* _Exercise goal_: Starting at the first line and ending at the last, output the data exactly.

Segment Start: Information supplied

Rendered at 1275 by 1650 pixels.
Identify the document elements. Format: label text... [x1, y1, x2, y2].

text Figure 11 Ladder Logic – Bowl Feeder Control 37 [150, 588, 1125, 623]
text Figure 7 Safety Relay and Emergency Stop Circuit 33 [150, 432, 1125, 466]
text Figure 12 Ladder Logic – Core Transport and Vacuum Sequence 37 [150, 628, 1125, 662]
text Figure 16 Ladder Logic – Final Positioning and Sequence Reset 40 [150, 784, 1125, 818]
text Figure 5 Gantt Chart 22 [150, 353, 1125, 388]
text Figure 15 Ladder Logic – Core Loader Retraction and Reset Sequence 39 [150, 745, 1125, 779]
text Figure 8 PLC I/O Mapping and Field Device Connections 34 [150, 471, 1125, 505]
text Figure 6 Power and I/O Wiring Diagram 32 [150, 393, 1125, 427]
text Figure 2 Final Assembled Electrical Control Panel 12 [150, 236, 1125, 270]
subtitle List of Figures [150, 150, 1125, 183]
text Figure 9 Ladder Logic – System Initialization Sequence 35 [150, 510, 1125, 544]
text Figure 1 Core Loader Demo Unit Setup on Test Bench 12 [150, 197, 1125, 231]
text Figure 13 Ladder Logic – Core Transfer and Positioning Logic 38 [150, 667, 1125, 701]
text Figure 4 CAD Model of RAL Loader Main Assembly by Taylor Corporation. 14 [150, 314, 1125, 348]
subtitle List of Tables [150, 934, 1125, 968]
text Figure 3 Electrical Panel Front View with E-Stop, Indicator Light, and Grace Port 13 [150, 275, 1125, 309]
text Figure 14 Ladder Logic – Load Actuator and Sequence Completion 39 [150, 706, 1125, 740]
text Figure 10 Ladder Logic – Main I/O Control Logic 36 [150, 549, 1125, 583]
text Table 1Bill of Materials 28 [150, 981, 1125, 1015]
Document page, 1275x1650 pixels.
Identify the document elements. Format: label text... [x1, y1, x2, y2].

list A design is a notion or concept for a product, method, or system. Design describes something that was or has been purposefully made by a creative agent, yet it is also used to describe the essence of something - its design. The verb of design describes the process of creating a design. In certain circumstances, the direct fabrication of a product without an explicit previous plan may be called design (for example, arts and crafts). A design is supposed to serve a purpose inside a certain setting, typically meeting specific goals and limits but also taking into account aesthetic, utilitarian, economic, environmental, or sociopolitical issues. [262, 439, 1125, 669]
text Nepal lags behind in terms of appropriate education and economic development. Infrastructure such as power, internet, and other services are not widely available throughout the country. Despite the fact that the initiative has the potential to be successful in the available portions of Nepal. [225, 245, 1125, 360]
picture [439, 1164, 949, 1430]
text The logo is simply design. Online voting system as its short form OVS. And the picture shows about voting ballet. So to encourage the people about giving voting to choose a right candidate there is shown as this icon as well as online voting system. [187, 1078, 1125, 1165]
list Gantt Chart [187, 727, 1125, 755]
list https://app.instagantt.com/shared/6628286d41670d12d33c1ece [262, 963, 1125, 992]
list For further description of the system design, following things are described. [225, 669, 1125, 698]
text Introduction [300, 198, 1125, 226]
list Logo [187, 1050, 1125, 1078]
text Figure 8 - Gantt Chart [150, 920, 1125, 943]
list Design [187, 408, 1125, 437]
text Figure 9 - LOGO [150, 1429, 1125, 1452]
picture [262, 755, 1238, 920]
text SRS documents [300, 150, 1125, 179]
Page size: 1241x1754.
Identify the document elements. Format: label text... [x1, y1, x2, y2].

Segment End: Information supplied

* _Output below_:
Rendered at 1275 by 1650 pixels.
Identify the document elements. Format: label text... [x1, y1, x2, y2].

text Figure 11 Ladder Logic – Bowl Feeder Control 37 [150, 588, 1125, 623]
text Figure 7 Safety Relay and Emergency Stop Circuit 33 [150, 432, 1125, 466]
text Figure 12 Ladder Logic – Core Transport and Vacuum Sequence 37 [150, 628, 1125, 662]
text Figure 16 Ladder Logic – Final Positioning and Sequence Reset 40 [150, 784, 1125, 818]
text Figure 5 Gantt Chart 22 [150, 353, 1125, 388]
text Figure 15 Ladder Logic – Core Loader Retraction and Reset Sequence 39 [150, 745, 1125, 779]
text Figure 8 PLC I/O Mapping and Field Device Connections 34 [150, 471, 1125, 505]
text Figure 6 Power and I/O Wiring Diagram 32 [150, 393, 1125, 427]
text Figure 2 Final Assembled Electrical Control Panel 12 [150, 236, 1125, 270]
subtitle List of Figures [150, 150, 1125, 183]
text Figure 9 Ladder Logic – System Initialization Sequence 35 [150, 510, 1125, 544]
text Figure 1 Core Loader Demo Unit Setup on Test Bench 12 [150, 197, 1125, 231]
text Figure 13 Ladder Logic – Core Transfer and Positioning Logic 38 [150, 667, 1125, 701]
text Figure 4 CAD Model of RAL Loader Main Assembly by Taylor Corporation. 14 [150, 314, 1125, 348]
subtitle List of Tables [150, 934, 1125, 968]
text Figure 3 Electrical Panel Front View with E-Stop, Indicator Light, and Grace Port 13 [150, 275, 1125, 309]
text Figure 14 Ladder Logic – Load Actuator and Sequence Completion 39 [150, 706, 1125, 740]
text Figure 10 Ladder Logic – Main I/O Control Logic 36 [150, 549, 1125, 583]
text Table 1Bill of Materials 28 [150, 981, 1125, 1015]
Document page, 1275x1650 pixels.
Identify the document elements. Format: label text... [x1, y1, x2, y2].

list A design is a notion or concept for a product, method, or system. Design describes something that was or has been purposefully made by a creative agent, yet it is also used to describe the essence of something - its design. The verb of design describes the process of creating a design. In certain circumstances, the direct fabrication of a product without an explicit previous plan may be called design (for example, arts and crafts). A design is supposed to serve a purpose inside a certain setting, typically meeting specific goals and limits but also taking into account aesthetic, utilitarian, economic, environmental, or sociopolitical issues. [262, 439, 1125, 669]
text Nepal lags behind in terms of appropriate education and economic development. Infrastructure such as power, internet, and other services are not widely available throughout the country. Despite the fact that the initiative has the potential to be successful in the available portions of Nepal. [225, 245, 1125, 360]
picture [439, 1164, 949, 1430]
text The logo is simply design. Online voting system as its short form OVS. And the picture shows about voting ballet. So to encourage the people about giving voting to choose a right candidate there is shown as this icon as well as online voting system. [187, 1078, 1125, 1165]
list Gantt Chart [187, 727, 1125, 755]
list https://app.instagantt.com/shared/6628286d41670d12d33c1ece [262, 963, 1125, 992]
list For further description of the system design, following things are described. [225, 669, 1125, 698]
text Introduction [300, 198, 1125, 226]
list Logo [187, 1050, 1125, 1078]
text Figure 8 - Gantt Chart [150, 920, 1125, 943]
list Design [187, 408, 1125, 437]
text Figure 9 - LOGO [150, 1429, 1125, 1452]
picture [262, 755, 1238, 920]
text SRS documents [300, 150, 1125, 179]
Page size: 1241x1754.
Identify the document elements. Format: label text... [x1, y1, x2, y2].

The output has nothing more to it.